Business Essentials

Izzy Obeng: Changing the face of entrepreneurship - Brought to you by NatWest

Izzy Obeng: Changing the face of entrepreneurship - Brought to you by NatWest

Thursday, 08 October 2020

The founder and director of enterprise community Foundervine explains why everyone, whatever the background, should be able to start and grow a sustainable business.

 

Izzy Obeng started her career at KPMG, where she worked as a management consultant within the firm’s People & Change practice. As founder and director of Foundervine – an inclusive enterprise community that develops early-stage entrepreneurs – she is committed to supporting small business creation across the UK and Africa.

 

Why did you decide to start up your own business? 

 

“I grew up in Tottenham, North London, and at that time it wasn’t the most inspiring place. There were lots of young people who had incredible potential but not many avenues to use it in an effective way. I could see Canary Wharf from my window and used to think ‘how could we help get more people into these spaces?’. 

 

“I started my career in management consulting, coaching entrepreneurs who had brilliant ideas but often struggled to access the kind of support they needed.
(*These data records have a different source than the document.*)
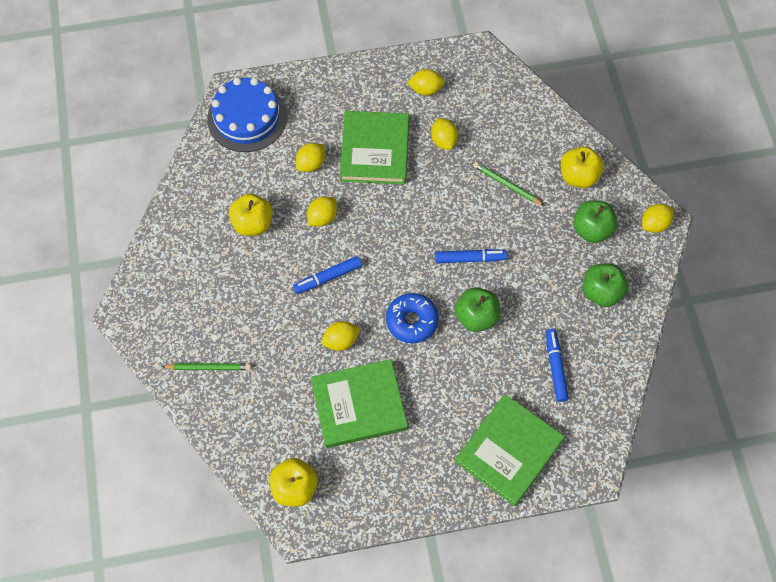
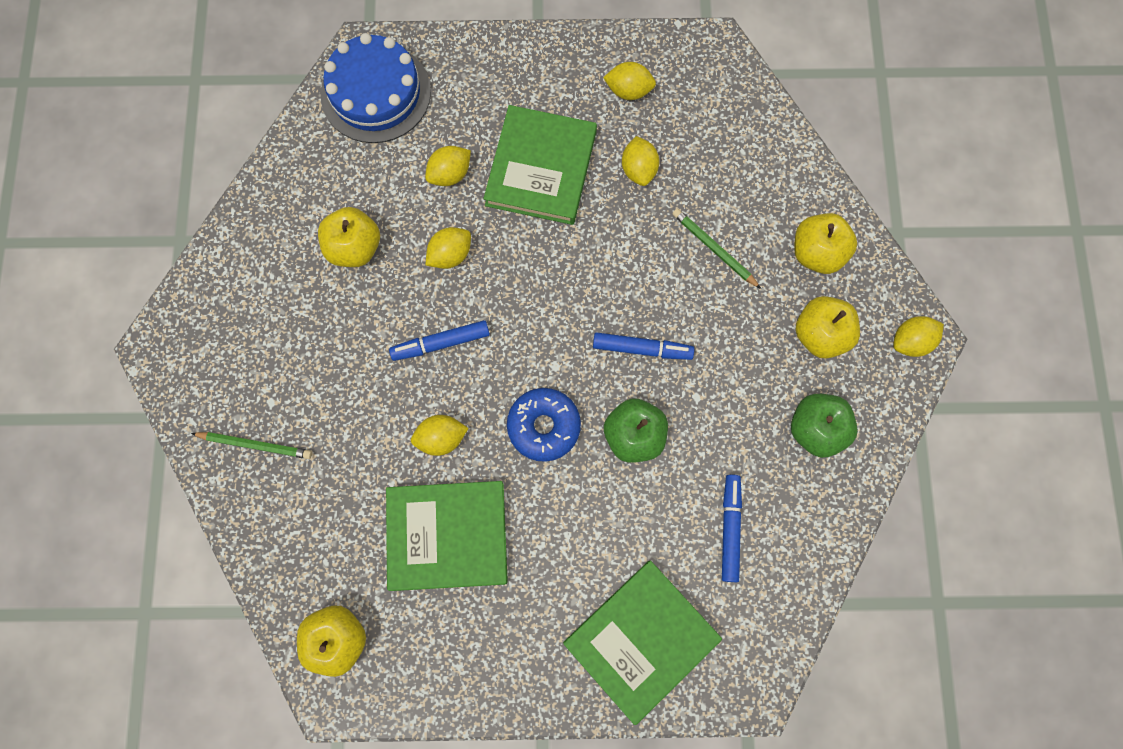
camera: 10 degrees right, 10 degrees up
(591, 229) = (820, 334): green apple -> yellow apple

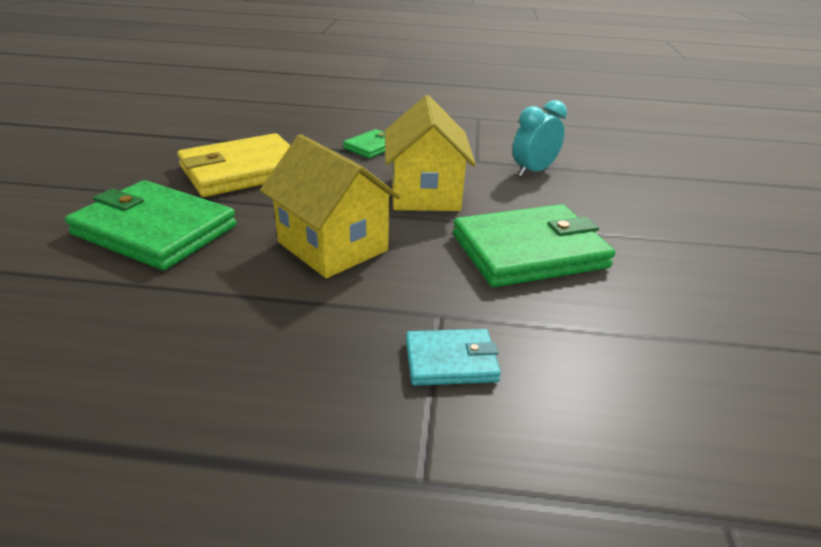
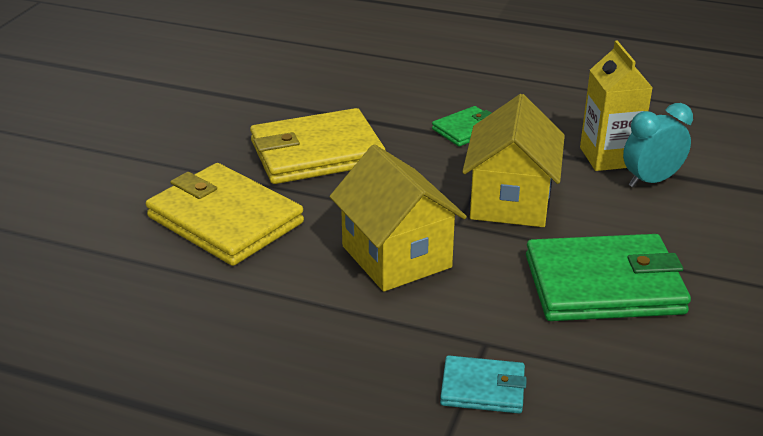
camera: 15 degrees right, 0 degrees up
(155, 230) = (225, 220): green wallet -> yellow wallet
(493, 158) = (609, 157): none -> yellow carton

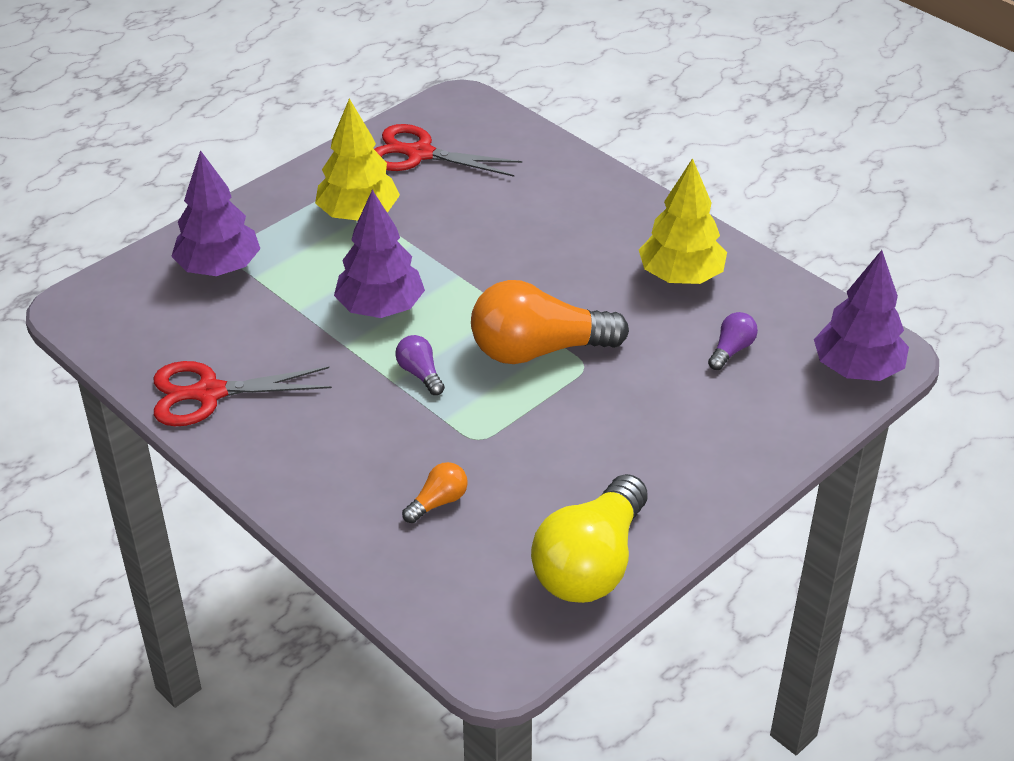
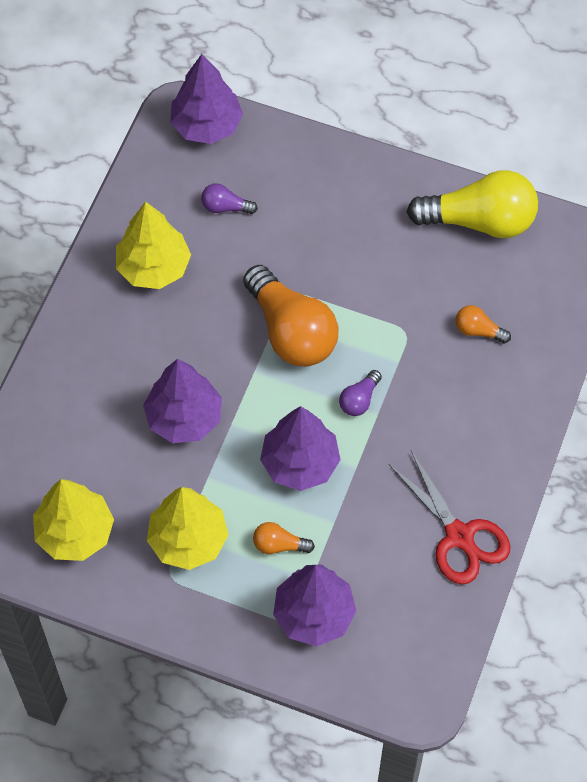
camera: 115 degrees left, 20 degrees up
(306, 268) = (279, 545): none -> orange light bulb
(420, 154) = (75, 532): red scissors -> yellow tree
(489, 247) = (184, 418): none -> purple tree

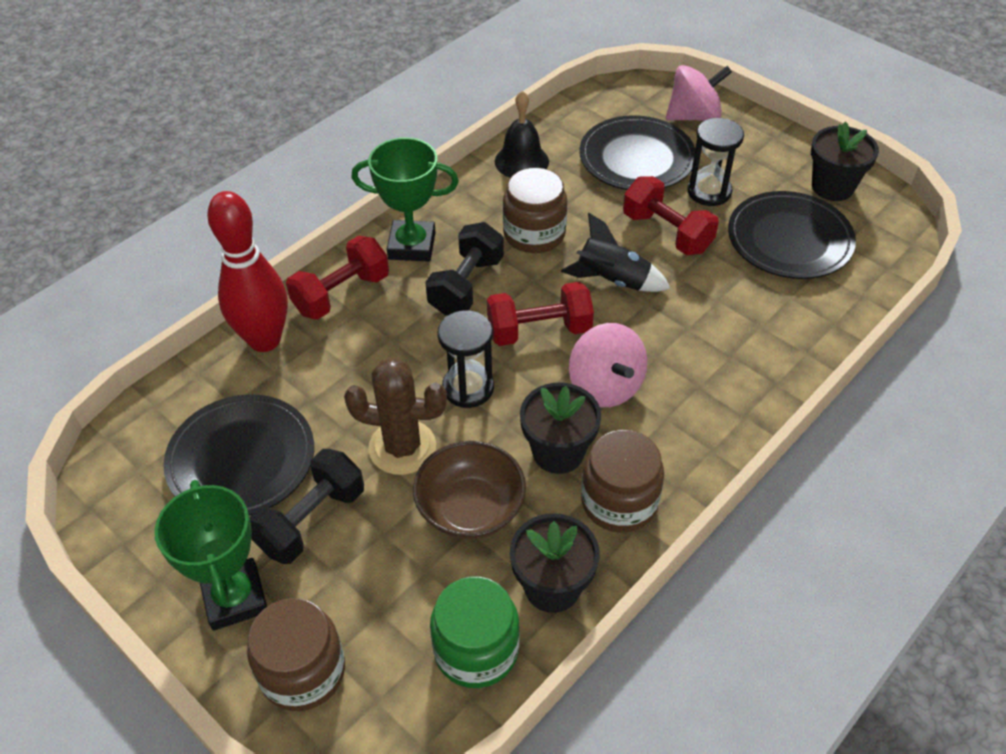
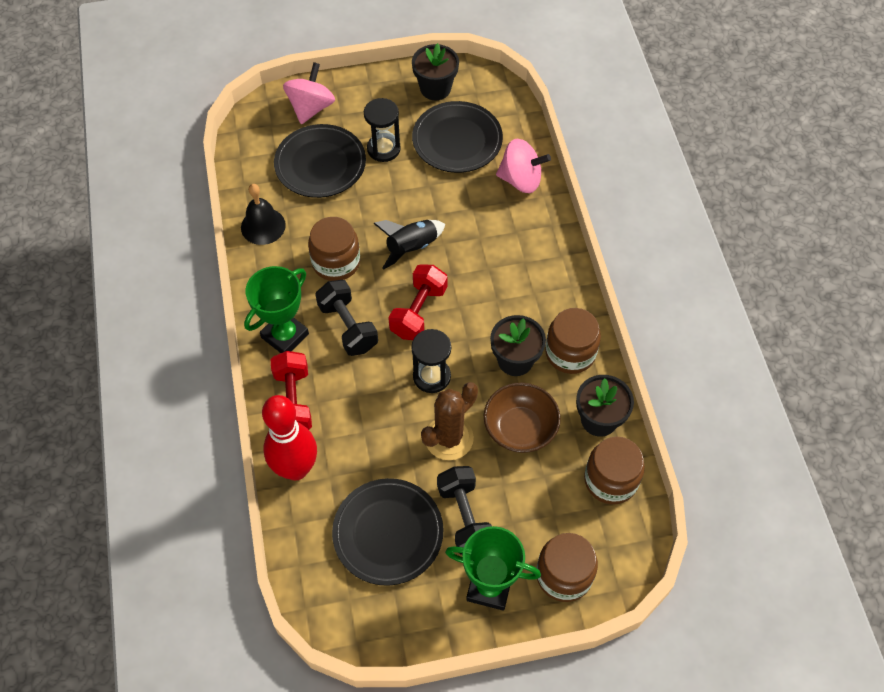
camera: 55 degrees left, 10 degrees up
(476, 650) = (610, 480): green jar -> brown jar
(605, 386) = (488, 306): pink spinning top -> pink spinning top (521, 180)
(667, 232) = (398, 194): red dumbbell -> none

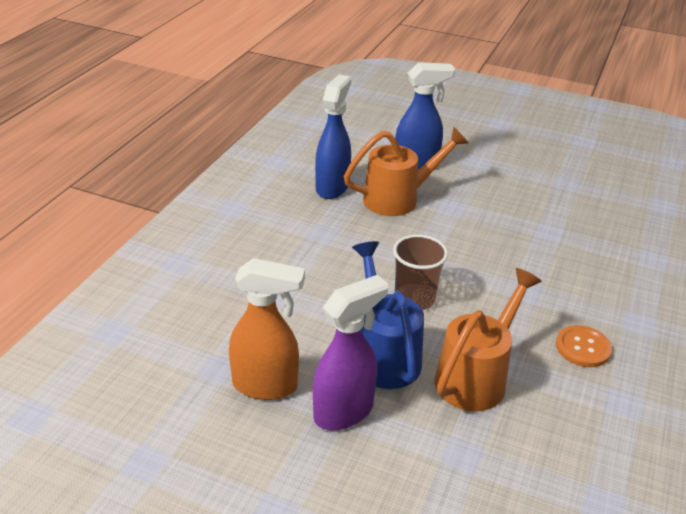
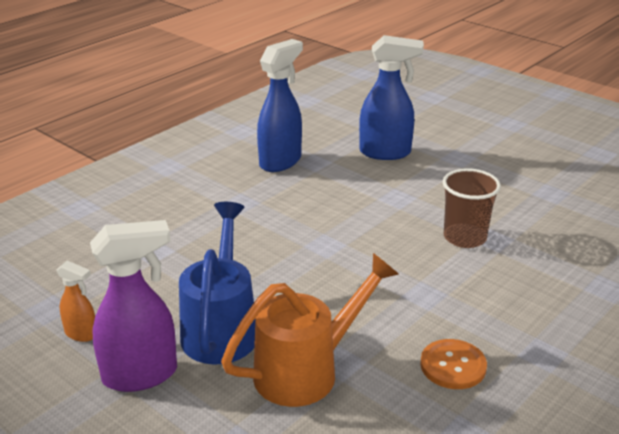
camera: 20 degrees right, 5 degrees down
(266, 386) = (81, 334): orange spray bottle -> orange spray bottle, size x0.52
(398, 199) = (343, 182): orange watering can -> none
(414, 299) = (293, 280): brown cup -> brown cup (464, 237)

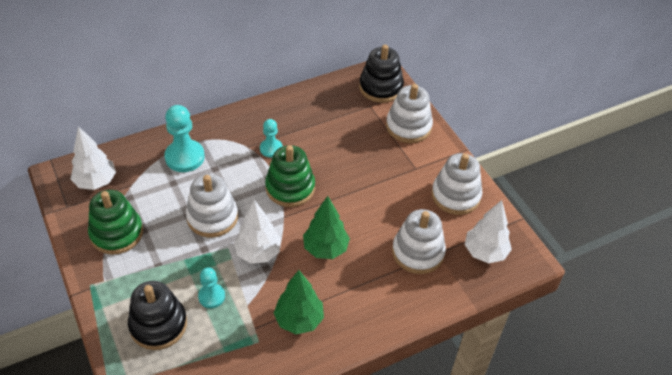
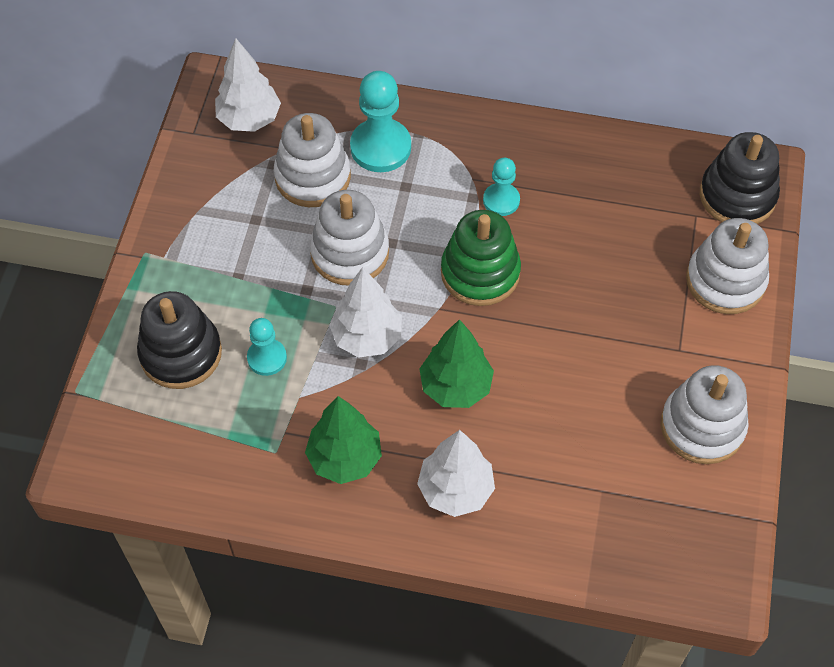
camera: 40 degrees right, 10 degrees up
(117, 233) = (222, 204): green stacking toy -> none
(418, 252) = (574, 472): white stacking toy -> white stacking toy (313, 177)
(485, 252) = (669, 534): white tree -> white tree (455, 490)

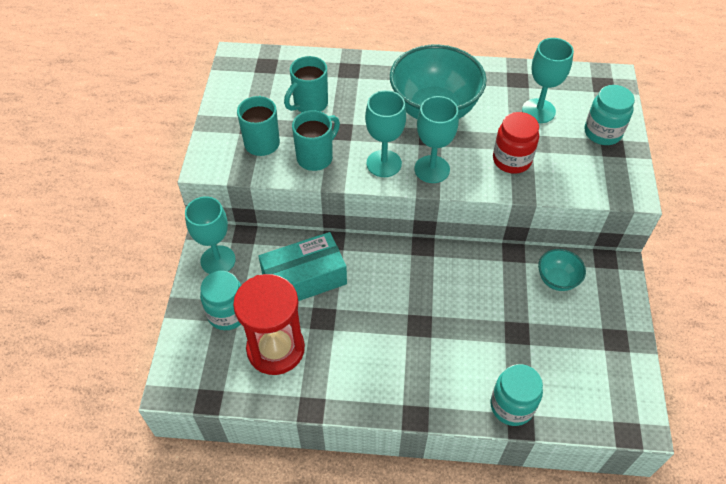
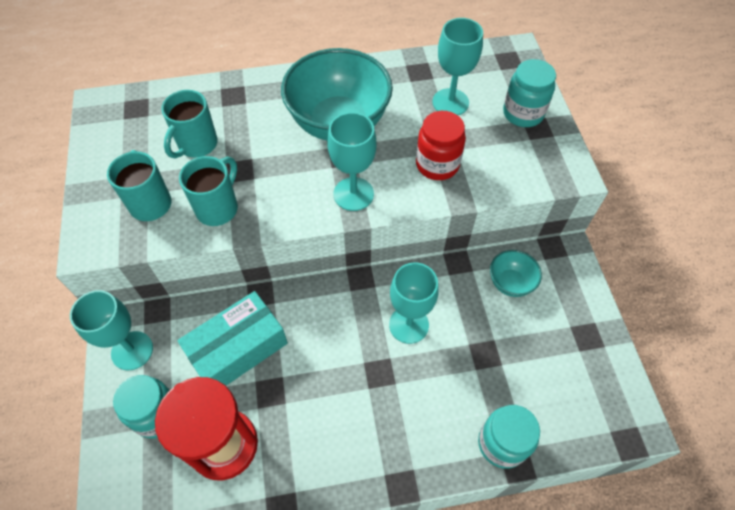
camera: 15 degrees left, 5 degrees up
(384, 163) = (298, 199): turquoise goblet -> turquoise goblet (408, 325)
In London at that time – and to a large extent now – if you were someone from an under-represented background – a woman, a person of colour – it wasn’t as easy to get specific support or access to networks to take those ideas further. Foundervine was born out of a frustration at the lack of inclusion in the ecosystem and the lack of support for founders from less traditional backgrounds.” 

 

What did you set out to achieve with Foundervine and what’s on your to-do list?

 

“I’m proud of what we’ve done so far. Two thousand young people have come through our programmes over the last three years, 62% of them women, and we have been focusing on providing high-quality learning and networking opportunities. I think we occupy quite a special place in the start-up ecosystem. Increasingly, individuals see us as the kind of place they can go if they have a business idea and they don’t know where to start looking for mentors, or peers who are like-minded. But there’s still a lot to do, so over the next three years our plan is about expanding the range of learning, working with venture capital funds and angel networks to increase access to funding for our founders.”

 

How has the coronavirus affected what you do? 

 

“We joke that Covid-19 has become everyone’s CTO [chief technology officer] over the last few months. It’s radically forwarded our digital strategy, expanding the number of digital products that we deliver, so people outside of London have more access to what we do and we were quite quickly and successfully able to transition the events we had planned and make them fully online. It’s about how we ensure our community can not only survive this period but thrive.” 

 

What’s been your proudest achievement so far?

 

“I have to say it was presenting Foundervine to the Duke and Duchess of Sussex at Buckingham Palace in March this year [for the Queen’s Commonwealth Trust]. It was such a surreal experience and Harry and Meghan are amazing. It was absolutely brilliant and that will definitely stay with me for a very long time. 

 

“From an individual perspective, for any founder, that transition to CEO is quite tough. Building a culture that empowers others, and managing others so they can grow, is a real cognitive shift, and it’s been amazing learning a lot more about myself and how I work with people as we’ve grown the team to 12.”

 

“Individuals see us as the kind of place they can go if they have a business idea and they don’t know where to start looking for mentors, or peers who are like-minded”Izzy Obeng, founder and director, Foundervine

What’s your biggest challenge?

 

“It’s figuring out how best we can continue to add value in an economy that’s changing so radically. We’re in a situation where Covid-19 has really affected careers and prospects for a lot of young people, particularly 18- to 24-year-olds, who are entering a job market that’s radically different. And Black Lives Matter and the global unrest around race has also highlighted the massive disparities between different groups.

 

“On top of that, we have a lot of challenges that come from navigating life in a virtual environment. It’s within our gift to build a really inclusive organisation that provides dedicated support to our community – how do we do that effectively, how do we stand in, and do our best for a community that really sees us as leading in this space?”

 

What’s your advice for aspiring entrepreneurs?

 

“There are lots of things that you need to think about, and the process can be quite daunting for entrepreneurs who have an idea and don’t know where to start. What I would say is always just start, it doesn’t matter if you have all of the things in place or not. Just focus on pushing out that minimal viable product, that thing you can test and get feedback on, and grow whatever you’re doing further. If you wait until it’s perfect, the world will have moved on by then.”

 

What are your thoughts on Black History Month?

 

“Black History Month is hugely important. In the light of global events, we need to recognise the importance of having an opportunity not only to celebrate but to really come together and carve a path forward for all communities. Black History Month for me is so much more than looking back and celebrating what we’ve achieved as communities. That is hugely important. It’s also a fantastic opportunity to look at what small great thing we can all do to make sure the future looks bright for every single person within our society. It’s a fantastic month and I really hope that it’s an opportunity to bring people together in virtual spaces to celebrate and carve a path forward.”